I have been on a real citrus kick lately. Maybe it is the season, but I have been going through a lot of lemons and limes. For the last couple of weeks I have been juicing close to nearly 40 limes, only to pour a bit of the juice into smoothies or weekend cocktails. The same goes with lemons. As I was juicing the lemons into a smaller sized mason jar, it occurred to me that instead of juicing them, I should create some preserved lemons!
You might have never seen preserved lemons, yet, as they are typically not used on a regular basis in American cooking. Or, maybe they are and many of us just never know. The preserved lemon is commonly used in Moroccan or African cuisine, and let’s face it, many of us are not eating that cuisine in the states on a regular basis.
The preserved lemon is a thing of beauty, and it can be used in a lot of different dishes, not just Moroccan or African.
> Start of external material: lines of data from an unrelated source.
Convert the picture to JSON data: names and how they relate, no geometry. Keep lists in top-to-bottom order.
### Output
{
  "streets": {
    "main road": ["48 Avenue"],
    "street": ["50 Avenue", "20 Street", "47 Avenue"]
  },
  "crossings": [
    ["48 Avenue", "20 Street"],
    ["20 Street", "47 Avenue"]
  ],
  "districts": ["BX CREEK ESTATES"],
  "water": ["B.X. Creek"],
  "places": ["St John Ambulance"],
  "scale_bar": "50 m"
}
If preserved right, and long enough, the lemons have an intense citrus smell and and taste which enhances most any dishes that require a bit of lemon.
- 7 whole lemons, rinsed and patted dry
- Kosher salt, approximately 1 tbsp per lemon
- 1 tbsp whole peppercorns
- 1 tbsp fennel seed
- Additional lemon juice
- Wide mouth, pint sized canning jars
Begin by cleaning your lemon by washing it in water, then pat them dry. Take your knife and take off any of the knobby end parts. Run your knife, lengthwise down the middle of the lemon, leaving about 1/2 inch at the bottom. Turn 90 degrees, and do the same. You pretty much have a quartered lemon but not cut all of the way through. Repeat with the remaining lemons.
Mix your salt, fennel seeds, and peppercorns.
Add about a tablespoon, or so, of the salt mixture to the bottom of the canning jar. Take a lemon and open it up a bit, and begin rubbing a tablespoon or so of the salt mixture all over the inside of the lemon. Take it and smash it down into the mason jar. Repeat with the second lemon. Two lemons fit into my canning jar. Depending on the size of your lemons, you might have more or less. Once smashed, roll a lemon on the counter, and apply enough pressure to extract the juices. Cut the lemon in half, and use your hand juicer, or hands and squeeze as much juice out of the lemon into the canning jar to nearly fill the top. This takes about two lemons per jar.
Repeat with a second canning jar. Add any remaining salt mixture to the top of the open canning jars, seal, and give a shake. Let these sit on your counter at room temperature for about 2 days, shaking the mixture each day.
Place in the refrigerator for 2-3 weeks before using.
When you are ready to use some of the lemons, open the can, remove the softened lemons, and rinse under cold water. You can use the pulp in sauces if you would like, or stuff it inside of a chicken before roasting, otherwise, remove the pulp and slice the lemon peel into thin slices to be used in sauces, salads, rice, or whatever you can think of that would use that wonderful lemon and salt flavor. Give it a try. It’s something new!